In the data below, write everything from the line containing "Single ist eine einzelne Fahrradtasche mit" down to the line containing "einem Reißverschlussfach abgedeckt" as a JSON list of strings, one string per line, leaving out blank lines.
%%
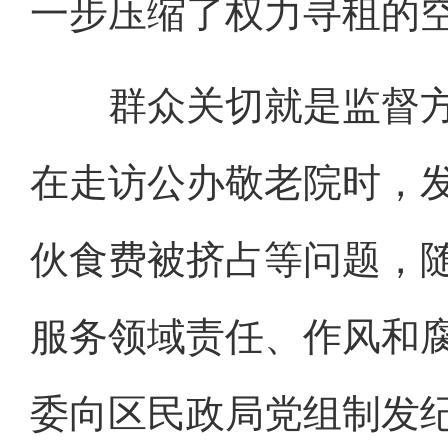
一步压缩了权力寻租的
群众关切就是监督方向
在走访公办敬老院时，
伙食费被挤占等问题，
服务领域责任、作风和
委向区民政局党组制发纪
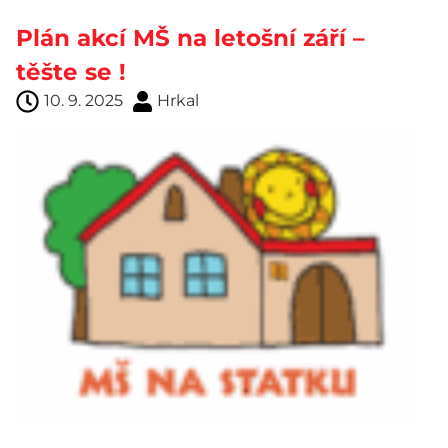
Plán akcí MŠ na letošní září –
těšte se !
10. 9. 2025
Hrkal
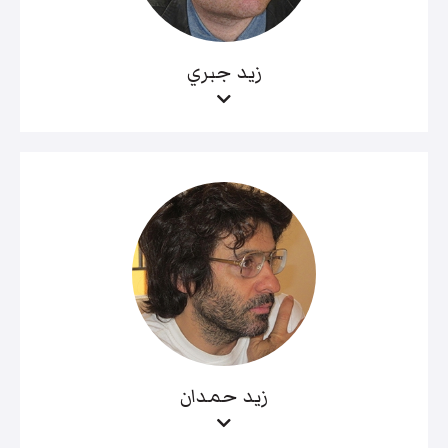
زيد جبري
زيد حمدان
%%
%%
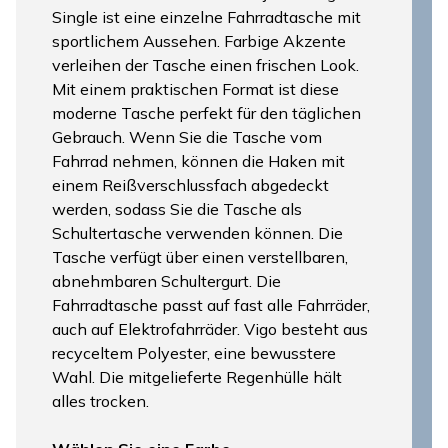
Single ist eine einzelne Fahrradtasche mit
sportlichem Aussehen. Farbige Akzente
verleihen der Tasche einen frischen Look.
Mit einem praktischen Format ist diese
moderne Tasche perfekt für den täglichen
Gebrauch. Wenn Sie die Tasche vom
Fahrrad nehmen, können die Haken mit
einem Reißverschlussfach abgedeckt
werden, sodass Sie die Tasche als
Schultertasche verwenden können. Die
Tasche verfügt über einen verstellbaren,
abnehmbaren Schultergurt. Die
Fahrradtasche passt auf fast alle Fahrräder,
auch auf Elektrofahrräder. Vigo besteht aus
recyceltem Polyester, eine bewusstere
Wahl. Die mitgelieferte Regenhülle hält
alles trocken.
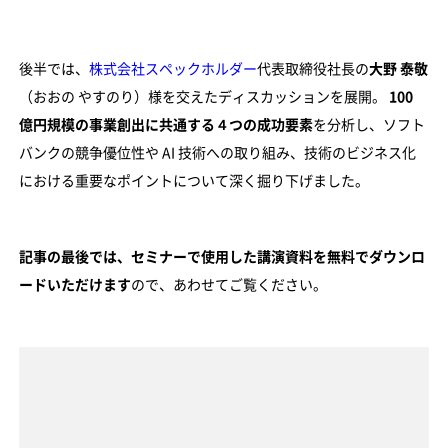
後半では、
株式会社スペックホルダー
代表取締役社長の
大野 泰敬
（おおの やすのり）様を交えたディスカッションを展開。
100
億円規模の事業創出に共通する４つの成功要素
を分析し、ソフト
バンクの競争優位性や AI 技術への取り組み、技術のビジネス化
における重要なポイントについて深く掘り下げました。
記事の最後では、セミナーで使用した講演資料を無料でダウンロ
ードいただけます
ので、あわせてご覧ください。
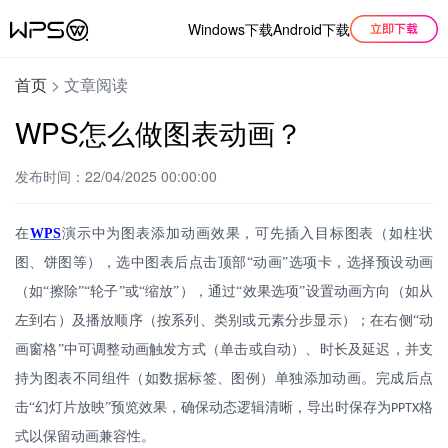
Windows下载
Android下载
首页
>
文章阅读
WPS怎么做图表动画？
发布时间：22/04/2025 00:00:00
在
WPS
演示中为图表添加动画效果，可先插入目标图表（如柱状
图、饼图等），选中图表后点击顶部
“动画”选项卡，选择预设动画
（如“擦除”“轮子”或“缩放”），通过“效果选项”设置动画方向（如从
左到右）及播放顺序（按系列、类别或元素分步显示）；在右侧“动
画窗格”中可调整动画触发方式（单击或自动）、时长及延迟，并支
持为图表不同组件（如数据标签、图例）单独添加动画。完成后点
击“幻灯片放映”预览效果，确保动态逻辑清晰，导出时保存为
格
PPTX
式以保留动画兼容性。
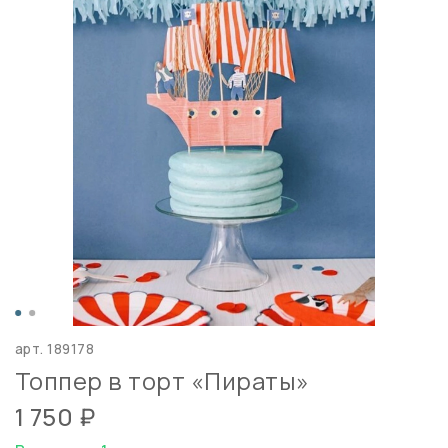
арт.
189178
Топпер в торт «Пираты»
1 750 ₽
%%
# TASK RESPONSE
[
  "Single ist eine einzelne Fahrradtasche mit",
  "sportlichem Aussehen. Farbige Akzente",
  "verleihen der Tasche einen frischen Look.",
  "Mit einem praktischen Format ist diese",
  "moderne Tasche perfekt für den täglichen",
  "Gebrauch. Wenn Sie die Tasche vom",
  "Fahrrad nehmen, können die Haken mit",
  "einem Reißverschlussfach abgedeckt"
]